Ophthalmic Implications of Chimeric Antigen Receptor T-Cell Therapy
Published in Seminars in Ophthalmology, 2021
Kevin D Chodnicki, Sashank Prasad
Two targets have been identified for CAR T-cell treatment of retinoblastoma – GD2 ganglioside and CD171. GD2 is expressed on the cell surface of neuroectodermal tumors, including retinoblastoma, and demonstrates low levels of expression in other tissues, such as skin melanocytes and peripheral nerves. Importantly, GD2 is not expressed in normal retina. Immunotherapy with anti-GD2 antibodies has shown promise in treating patients with another neuroectodermal tumor, high-risk neuroblastoma, validating GD2 as a possible target.14 The other target focus, CD171 (also known as L1 cell adhesion molecule), is a transmembrane glycoprotein and is involved in neuronal cell proliferation and migration.

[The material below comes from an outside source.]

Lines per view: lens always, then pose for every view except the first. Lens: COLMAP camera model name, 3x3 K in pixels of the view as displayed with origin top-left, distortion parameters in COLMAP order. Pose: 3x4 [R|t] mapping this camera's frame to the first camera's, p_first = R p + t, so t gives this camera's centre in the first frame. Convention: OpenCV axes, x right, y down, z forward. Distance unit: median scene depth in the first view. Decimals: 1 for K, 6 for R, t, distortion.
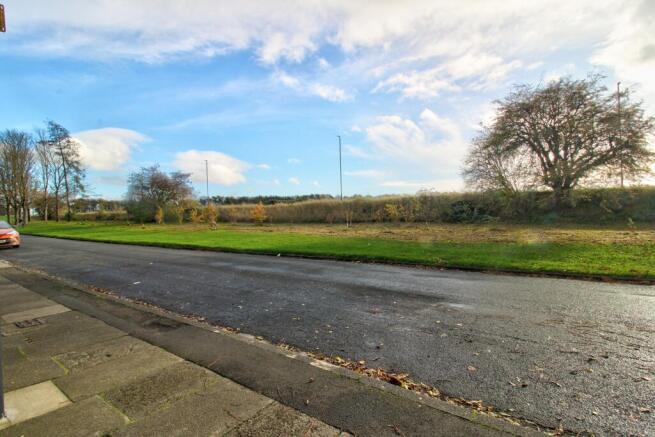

In malignancies, including retinoblastoma, it is linked with poorly differentiated tumors and chemoresistance of cancer cells, which make it an attractive target for alternative therapeutics, including immunotherapy.15 CD171 is expressed on normal human tissues including peripheral nerves and kidney tubules. In pre-clinical studies in rhesus macaques, which have similar CD171 expression to humans, testing high doses of CD171 CAR T-cells showed no overt collateral toxicity.16 This furthered the interest in developing CD171 directed CAR T-cells for retinoblastoma.